L’acidificazione degli oceani procede a livelli insostenibili e la salute dei mari è peggiorata più velocemente di quanto i precedenti rapporti prevedessero. In particolar modo è il ruolo degli oceani nell’equilibrio terrestre a essere gravemente compromesso. Per un lungo periodo, infatti, i mari sono stati capaci di assorbire oltre un terzo dell’anidride carbonica prodotta dall’uomo e questo ha per decenni sensibilmente limitato la visibilità degli effetti del cambiamento climatico. Assorbendo in modo così significativo il calore e le emissioni di anidride carbonica, gli oceani hanno quindi protetto l’uomo dalle conseguenze più immediate del global warming. Ora però la loro capacità di assorbimento è giunta a saturazione, e con essa la funzione di “scudo” che hanno esercitato. Se non ci sarà la capacità di mutare queste condizioni, la sorte di gran parte delle specie marine appare irrimediabilmente segnata. 

Secondo il rapporto dell’Ipso gli attuali livelli di anidride carbonica nei mari sono di dieci volte superiori a quelli immediatamente precedenti all’ultima estinzione di massa, avvenuta nel Paleocene-Eocene, circa 55 milioni di anni fa. In questo momento, l’elevata acidità delle acque sta mettendo a repentaglio la formazione dei coralli e dei gusci di molte specie marine, indebolendone e dissolvendone le strutture, prevalentemente composte da carbonato di calcio. E i coralli così come le numerosissime specie dotate di guscio sono fondamentali per la vita di molte specie marine. Inoltre, in molti mari, l’aumento della temperatura delle acque sta portando alla sparizione di alcune specie di alghe e allo spropositato aumento di altre, alterando quindi l'equilibrio naturale. Secondo il rapporto, le conseguenze dell’acidificazione sono già nettamente visibili in alcune aree del pianeta, come la costa occidentale statunitense, dove sempre più spesso vengono pescate ostriche non sufficientemente sviluppate e rimaste allo stato larvale. 
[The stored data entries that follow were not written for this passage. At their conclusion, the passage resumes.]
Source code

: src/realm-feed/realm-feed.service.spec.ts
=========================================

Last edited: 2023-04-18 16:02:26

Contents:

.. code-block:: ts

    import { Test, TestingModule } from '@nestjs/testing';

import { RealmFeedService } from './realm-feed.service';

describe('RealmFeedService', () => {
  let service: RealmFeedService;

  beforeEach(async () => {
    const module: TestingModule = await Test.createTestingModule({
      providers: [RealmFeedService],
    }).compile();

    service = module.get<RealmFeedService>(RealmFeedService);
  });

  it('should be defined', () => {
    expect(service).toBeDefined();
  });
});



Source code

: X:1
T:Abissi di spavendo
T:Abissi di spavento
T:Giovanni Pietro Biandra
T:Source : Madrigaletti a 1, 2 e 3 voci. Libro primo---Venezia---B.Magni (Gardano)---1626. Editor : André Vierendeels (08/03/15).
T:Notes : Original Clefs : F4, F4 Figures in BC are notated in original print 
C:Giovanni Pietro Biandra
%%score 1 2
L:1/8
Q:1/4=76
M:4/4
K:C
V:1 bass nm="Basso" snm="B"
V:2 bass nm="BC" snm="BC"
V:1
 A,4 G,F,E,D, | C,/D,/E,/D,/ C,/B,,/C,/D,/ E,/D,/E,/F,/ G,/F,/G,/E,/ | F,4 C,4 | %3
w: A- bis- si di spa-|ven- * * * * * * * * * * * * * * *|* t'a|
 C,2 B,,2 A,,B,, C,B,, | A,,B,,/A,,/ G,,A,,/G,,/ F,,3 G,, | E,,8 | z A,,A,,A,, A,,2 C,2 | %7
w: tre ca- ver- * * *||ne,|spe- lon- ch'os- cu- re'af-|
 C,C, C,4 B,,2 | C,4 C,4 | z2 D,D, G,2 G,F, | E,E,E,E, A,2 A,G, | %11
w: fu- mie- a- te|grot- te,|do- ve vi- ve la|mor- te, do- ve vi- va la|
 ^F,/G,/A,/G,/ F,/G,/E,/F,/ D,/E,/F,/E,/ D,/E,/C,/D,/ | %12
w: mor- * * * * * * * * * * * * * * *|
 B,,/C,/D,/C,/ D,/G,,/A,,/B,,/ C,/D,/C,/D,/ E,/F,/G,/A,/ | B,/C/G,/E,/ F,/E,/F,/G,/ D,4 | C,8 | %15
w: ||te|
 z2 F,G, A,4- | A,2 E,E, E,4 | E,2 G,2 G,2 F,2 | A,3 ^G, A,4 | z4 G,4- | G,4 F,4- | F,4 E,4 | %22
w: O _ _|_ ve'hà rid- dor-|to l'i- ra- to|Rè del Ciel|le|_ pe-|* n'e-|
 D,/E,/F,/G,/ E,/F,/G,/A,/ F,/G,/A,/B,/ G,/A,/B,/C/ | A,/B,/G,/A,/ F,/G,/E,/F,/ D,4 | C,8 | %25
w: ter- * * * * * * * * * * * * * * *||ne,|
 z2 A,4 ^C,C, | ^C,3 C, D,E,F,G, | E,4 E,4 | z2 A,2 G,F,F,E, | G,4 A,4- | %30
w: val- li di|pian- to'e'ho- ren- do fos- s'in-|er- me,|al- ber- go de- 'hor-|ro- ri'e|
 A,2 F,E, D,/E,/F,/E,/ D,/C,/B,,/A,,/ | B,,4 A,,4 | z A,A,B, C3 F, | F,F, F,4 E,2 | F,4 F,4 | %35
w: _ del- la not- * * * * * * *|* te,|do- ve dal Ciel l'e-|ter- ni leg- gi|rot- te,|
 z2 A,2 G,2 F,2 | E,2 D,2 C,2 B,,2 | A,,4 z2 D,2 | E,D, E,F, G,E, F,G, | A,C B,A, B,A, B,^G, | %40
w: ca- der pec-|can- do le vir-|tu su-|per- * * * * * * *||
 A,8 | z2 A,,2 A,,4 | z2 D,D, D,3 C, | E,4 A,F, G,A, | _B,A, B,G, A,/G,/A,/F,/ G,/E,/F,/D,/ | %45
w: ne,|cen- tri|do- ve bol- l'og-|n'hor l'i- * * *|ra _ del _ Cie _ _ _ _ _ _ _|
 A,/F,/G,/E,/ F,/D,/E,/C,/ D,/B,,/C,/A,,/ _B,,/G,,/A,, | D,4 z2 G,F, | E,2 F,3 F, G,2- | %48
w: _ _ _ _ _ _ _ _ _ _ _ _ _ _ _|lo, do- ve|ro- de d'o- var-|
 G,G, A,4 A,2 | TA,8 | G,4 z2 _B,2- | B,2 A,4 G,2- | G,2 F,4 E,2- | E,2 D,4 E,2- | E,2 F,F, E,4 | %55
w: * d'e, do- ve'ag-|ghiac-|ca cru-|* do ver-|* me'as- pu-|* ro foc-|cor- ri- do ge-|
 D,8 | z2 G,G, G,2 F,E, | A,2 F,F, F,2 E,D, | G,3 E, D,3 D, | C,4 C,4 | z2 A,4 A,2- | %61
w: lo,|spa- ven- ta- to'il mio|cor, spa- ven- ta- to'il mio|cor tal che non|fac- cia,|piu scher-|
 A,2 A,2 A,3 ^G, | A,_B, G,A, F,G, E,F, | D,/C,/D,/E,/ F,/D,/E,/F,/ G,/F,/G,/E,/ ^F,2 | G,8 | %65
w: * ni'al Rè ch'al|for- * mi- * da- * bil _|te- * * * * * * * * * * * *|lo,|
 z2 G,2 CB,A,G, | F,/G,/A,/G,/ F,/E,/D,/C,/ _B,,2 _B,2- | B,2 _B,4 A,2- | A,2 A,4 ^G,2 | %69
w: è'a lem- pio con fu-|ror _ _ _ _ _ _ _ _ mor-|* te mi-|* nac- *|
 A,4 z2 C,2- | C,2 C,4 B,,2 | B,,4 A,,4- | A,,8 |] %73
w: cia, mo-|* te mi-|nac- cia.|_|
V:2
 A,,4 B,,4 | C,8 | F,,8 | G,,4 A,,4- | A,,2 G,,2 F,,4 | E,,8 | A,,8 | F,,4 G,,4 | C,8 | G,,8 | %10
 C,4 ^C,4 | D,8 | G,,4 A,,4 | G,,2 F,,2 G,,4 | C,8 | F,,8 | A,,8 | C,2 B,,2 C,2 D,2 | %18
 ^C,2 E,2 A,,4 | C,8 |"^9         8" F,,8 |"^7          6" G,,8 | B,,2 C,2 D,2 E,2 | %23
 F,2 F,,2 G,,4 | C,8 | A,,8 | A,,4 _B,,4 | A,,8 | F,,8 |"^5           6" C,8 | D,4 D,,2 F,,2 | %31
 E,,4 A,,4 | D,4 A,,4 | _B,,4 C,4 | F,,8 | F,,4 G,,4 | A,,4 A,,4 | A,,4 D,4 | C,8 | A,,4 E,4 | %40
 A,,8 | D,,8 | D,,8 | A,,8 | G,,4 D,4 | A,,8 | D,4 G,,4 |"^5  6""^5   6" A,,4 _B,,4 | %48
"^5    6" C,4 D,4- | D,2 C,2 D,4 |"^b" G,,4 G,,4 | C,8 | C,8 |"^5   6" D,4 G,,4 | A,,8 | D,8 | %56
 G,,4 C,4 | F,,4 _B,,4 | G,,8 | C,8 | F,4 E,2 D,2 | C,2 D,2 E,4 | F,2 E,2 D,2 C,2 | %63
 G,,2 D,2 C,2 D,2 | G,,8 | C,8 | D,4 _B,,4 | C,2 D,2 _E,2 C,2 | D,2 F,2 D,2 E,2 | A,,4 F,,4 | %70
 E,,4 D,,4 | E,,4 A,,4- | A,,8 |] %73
A monte del problema sta la scarsa consapevolezza della rilevanza della questione da parte della politica e dell’opinione pubblica. Quasi solo gli addetti ai lavori conoscono l’importanza delle condizioni degli oceani nell’equilibrio ambientale globale. Per citare solo due dati, pochi sanno che il plancton marino produce il 40% dell’ossigeno presente nell'atmosfera e che il 90% di tutte le specie animali e vegetali si trova in acqua. Ma è in mare, prima che sulla terra, il vero pericolo del global warming, ed è qui che si misurano in tutta la loro portata le conseguenze dell'eccesso di anidride carbonica prodotta dalle attività umane.

Le attuali politiche di riduzione delle emissioni sono del tutto inadeguate, specie perché i risultati effettivi sulla salute dei mari si vedono a distanza di anni. Questo significa che ulteriore acidificazione e riscaldamento saranno comunque inevitabili anche se le emissioni venissero ridotte drasticamente dall’oggi al domani. E nemmeno il contingente ed estremamente grave problema della sovra-pesca, largamente eccedente i livelli di sostenibilità, pare essere preso molto sul serio. In molti paesi, i pesci più consumati sono ormai considerati a rischio di estinzione. Ma ciò nonostante tra interessi contrapposti e veti incrociati appare tutt'ora molto difficile il raggiungimento di accordi internazionali sulle regole di pesca e sulla tutela dei mari.